In fact, if this isn’t the fastest, cleanest approach I’d go as far as to say that you must have a problem with your mysql setup and/or server that’s going to bite you somewhere else until you fix it! 😉
Does that make sense?
George
about 13 years ago
Hi George–
Thanks for the input! As far as what I’m trying to accomplish, it’s more generic than trying to recreate MySQL hierarchies in JSON…my ultimate goal with the method I outlined is to have a method I can run against any data set returned from MySQL and transform it into whatever data model I want, and finally return it in a JSON format that my JS app will understand and be able to use.
As far as the approach you outlined, it is something that I experimented with, but ultimately found it to be lacking. What you’re suggesting presumes a model where the data is housed within the same table. My need–which ultimately led me to the solution I outlined–was to create a “realized” hierarchy of data out of disparate tables (some of which have parent->child relationships, other which have sibling relationships, etc.). In order to use the method you’ve outlined, I’d have to significantly modify it to allow for dynamic references to table names, joins, etc., and I think it would become quickly muddled.
But on a higher level, one of the reasons I like my approach is that it’s (almost) completely agnostic of the data model and, more importantly, of the data structure in MySQL. In other words, I can spit out whatever I want from MySQL, apply my data model to it, and then pass it to the agnostic method.

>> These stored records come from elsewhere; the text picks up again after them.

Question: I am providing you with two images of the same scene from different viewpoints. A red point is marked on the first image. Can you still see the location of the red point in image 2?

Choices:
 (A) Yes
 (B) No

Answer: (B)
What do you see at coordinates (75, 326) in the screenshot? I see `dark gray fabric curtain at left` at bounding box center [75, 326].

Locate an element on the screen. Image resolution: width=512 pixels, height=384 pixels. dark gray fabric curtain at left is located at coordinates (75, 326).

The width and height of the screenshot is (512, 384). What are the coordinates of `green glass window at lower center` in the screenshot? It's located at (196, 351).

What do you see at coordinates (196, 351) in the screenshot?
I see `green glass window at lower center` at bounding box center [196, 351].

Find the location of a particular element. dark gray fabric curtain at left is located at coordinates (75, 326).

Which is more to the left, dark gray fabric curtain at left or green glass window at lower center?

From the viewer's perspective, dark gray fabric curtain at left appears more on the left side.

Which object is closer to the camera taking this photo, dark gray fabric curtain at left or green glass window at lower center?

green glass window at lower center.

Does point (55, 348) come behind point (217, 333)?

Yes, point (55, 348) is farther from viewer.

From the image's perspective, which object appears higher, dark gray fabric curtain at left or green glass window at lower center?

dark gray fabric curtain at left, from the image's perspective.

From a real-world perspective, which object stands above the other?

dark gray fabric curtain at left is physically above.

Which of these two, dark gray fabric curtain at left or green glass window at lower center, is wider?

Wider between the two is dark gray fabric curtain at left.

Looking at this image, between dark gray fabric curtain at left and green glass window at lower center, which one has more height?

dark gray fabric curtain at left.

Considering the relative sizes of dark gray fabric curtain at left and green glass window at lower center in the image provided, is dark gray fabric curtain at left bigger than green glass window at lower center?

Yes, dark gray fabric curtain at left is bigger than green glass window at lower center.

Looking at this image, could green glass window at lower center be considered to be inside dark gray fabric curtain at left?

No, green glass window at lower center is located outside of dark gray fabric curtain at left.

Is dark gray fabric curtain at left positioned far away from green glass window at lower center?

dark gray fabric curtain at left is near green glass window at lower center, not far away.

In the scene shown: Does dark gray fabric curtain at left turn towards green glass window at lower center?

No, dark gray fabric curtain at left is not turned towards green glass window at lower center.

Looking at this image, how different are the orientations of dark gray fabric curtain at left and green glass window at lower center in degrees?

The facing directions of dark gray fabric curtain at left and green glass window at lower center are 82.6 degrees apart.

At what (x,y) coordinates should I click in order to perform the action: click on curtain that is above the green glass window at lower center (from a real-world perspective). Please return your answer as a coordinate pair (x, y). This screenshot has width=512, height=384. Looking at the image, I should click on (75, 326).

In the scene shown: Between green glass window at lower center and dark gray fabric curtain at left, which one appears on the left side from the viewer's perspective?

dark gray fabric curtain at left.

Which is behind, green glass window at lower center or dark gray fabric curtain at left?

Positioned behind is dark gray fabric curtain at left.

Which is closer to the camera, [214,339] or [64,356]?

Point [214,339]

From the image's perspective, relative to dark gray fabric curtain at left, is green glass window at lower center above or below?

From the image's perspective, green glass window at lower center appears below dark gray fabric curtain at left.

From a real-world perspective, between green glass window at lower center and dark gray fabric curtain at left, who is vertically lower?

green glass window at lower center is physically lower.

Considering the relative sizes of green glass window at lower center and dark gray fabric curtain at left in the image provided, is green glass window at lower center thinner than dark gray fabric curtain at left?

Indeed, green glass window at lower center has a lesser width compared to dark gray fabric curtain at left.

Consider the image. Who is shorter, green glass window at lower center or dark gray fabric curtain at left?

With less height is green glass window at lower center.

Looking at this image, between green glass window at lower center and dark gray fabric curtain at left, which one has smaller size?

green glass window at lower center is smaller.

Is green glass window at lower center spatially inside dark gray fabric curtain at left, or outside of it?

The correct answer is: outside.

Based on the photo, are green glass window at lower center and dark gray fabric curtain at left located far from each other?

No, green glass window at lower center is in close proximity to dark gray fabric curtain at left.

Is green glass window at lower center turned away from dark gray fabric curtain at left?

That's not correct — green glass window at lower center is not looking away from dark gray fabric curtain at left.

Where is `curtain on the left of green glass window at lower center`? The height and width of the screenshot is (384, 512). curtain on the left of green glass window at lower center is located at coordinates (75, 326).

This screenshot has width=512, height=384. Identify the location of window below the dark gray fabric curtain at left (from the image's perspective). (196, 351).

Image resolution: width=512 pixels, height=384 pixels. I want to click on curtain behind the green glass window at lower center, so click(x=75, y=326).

In this way, I don’t have to modify the table name being used each time, and all of the specificity for any particular result set can be isolated into my model and query files.
Re: the broader discussions of performance, I am curious as to which approach would be faster. Some of my datasets have a hierarchy depth of about 5. So let’s say we have 200 records being returned…that’s a lot of queries. In my approach, increasingly-filtered arrays are passed to each subsequent level of the hierarchy. I’m assuming arrays in PHP are generally pretty fast (especially if the array’s domain is progressively shrunk), but that’s just an assumption.
Obviously, either way there is a lot to process, so would querying and processing a result be faster than working on a filtered array? I have no reason to assume this, but it seems like working with the initial result would be better than dozens and dozens of queries. Perhaps I’ll have to work up an example of the alternate approach and see which performs better.
Thanks again for the input and for stimulating the conversation–look forward to any additional thoughts you might have!
about 12 years ago
I have like 30+ queries to map into complex JSON structures. This is going simplify things greatly. Thanks much!!
FYI – pulled the code from your git repo. In your makerowdata function you have $columns[$smodel[$key]] = $row[$key];
should be
$columns[$model[$key]] = $row[$key];
(drop the s off model)
about 12 years ago
Hi Mitch–
Glad it’s helpful to you! Thanks, also, for the heads-up on the typo. I’ve updated the git repo with the change. Best of luck!
about 11 years ago
Mitch,
This is outstanding. I thoughts this up the other day in my head and knew it would be a real task to write it.
You have put this together exactly as I would hope it would exist with recursion allowing it to nest as deeply as you want.
Thanks for this. Great job!
about 11 years ago
Thanks, glad it was helpful!
about 8 years ago
Thank you very much for your code. This snippets helped me a lot. The “model” solution very handy if i have different column. Once more, thank you very much.